Quotes:
Ibu Katrina: Dengarkanlah hatimu. Karena Cuma hati yang mempunyai perasaan yang paling peka.
Storyline:
Angel adalah seorang gadis cantik dan cerdas. Kekurangannya hanya satu yaitu tuna rungu sejak balita. Ditinggal ibunya yang meninggal saat melahirkannya, ia dibesarkan oleh Ayah dan Neneknya dengan penuh kasih sayang. Tingkatan sekolah dilaluinya dengan lancar karena kepandaian otaknya dan kemampuan bermusiknya yang menonjol. Sayangnya lingkungan tidak menerima Angel begitu saja. Maya dkk menganggapnya tidak pantas ada di sekolah umum dan berkali-kali mengerjainya secara fisik. Beruntung ada Hendra yang selalu menjadi sahabat setianya atau Ibu Katrina yang sering membelanya terang-terangan. Mampukah Angel menyesuaikan diri dengan dunia kejam yang seringkali tidak adil padanya itu?
Nice-to-know:
Diproduksi oleh Rapi Films dimana gala premierenya diadakan di Senayan City XXI pada tanggal 14 November 2011.
Cast:
Surya Saputra sebagai Ayah Angel
Dinda Hauw sebagai Angel
Rima Melati sebagai Bunda Alin
Indra Sinaga sebagai Ferly
Fendy Chow sebagai Martin
Rafi Cinoun sebagai Hendra
Kiki Azhari sebagai Maya
Rheina Mariyana sebagai Ibu Katrina
Director:
Merupakan film ke-15 bagi Findo Purwono HW yang mengawali karir penyutradaraannya lewat film controversial Buruan Cium Gue (2004) yang kemudian dirombak ulang menjadi Satu Kecupan (2005).
Comment:
Film adaptasi ketiga dari novelis online Davonar bersaudara yaitu Agnes dan Teddy dimana skripnya dikerjakan secara kolaborasi oleh Djaumil Aurora dan Titien Wattimena. Drama melankolis ini mengisahkan pada perjuangan hidup seorang gadis belia tuna rungu agar bisa diterima oleh lingkungannya sekaligus mencapai mimpi-mimpinya. Sebuah kisah yang seharusnya bisa menginspirasi siapapun juga apabila ditangani dengan sebagaimana mestinya.
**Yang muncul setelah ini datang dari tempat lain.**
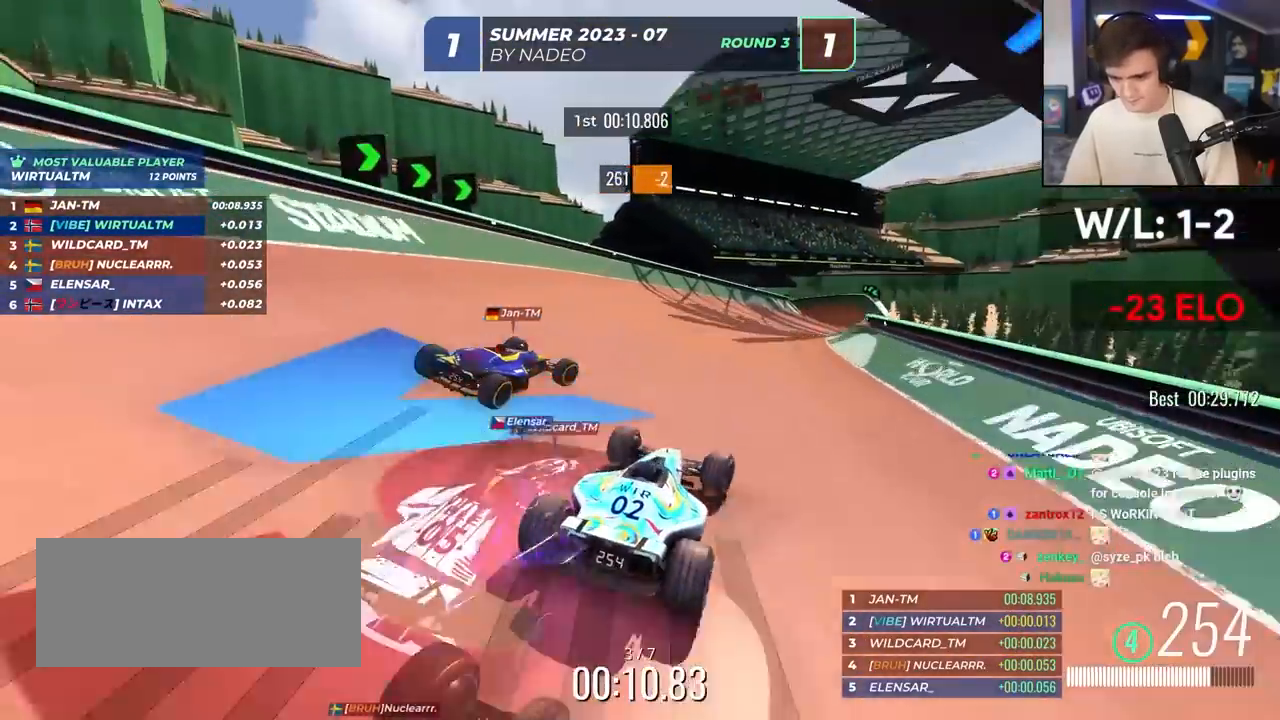
{"keys": ["right", "up"], "events": [[83, "right", "up"], [233, "right", "down"], [283, "right", "up"], [467, "right", "down"]]}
Namun hal tersebut tidak sepenuhnya terjadi disini. Banyak sekali momen-momen pembangkit simpati yang digarap dalam takaran yang tidak pas, kadang dangkal, kadang malah berlebihan. Tak heran jika reaksi penonton tidak seperti yang diharapkan, jangankan air mata haru yang menetes, bisa jadi tawa membahana yang terdengar. Selebihnya hanya duduk diam tanpa reaksi di bangku masing-masing sambil sesekali mengernyitkan dahi.
Harus diakui Dinda Hauw memiliki pesona kecantikan yang mengundang simpati. Saya harap ia tidak terjebak selamanya dalam peran-peran cengeng yang sudah dilakoninya lebih dari sekali. Interpretasi Dinda kali ini sebagai karakter malang sedikit dirusak dengan kejanggalan-kejanggalan dasar mulai dari tidak mengenakan alat bantu dengar yang biasa digunakan tuna rungu hingga penggunaan bahasa tangan yang seringkali terlihat tidak konsisten meyakinkan.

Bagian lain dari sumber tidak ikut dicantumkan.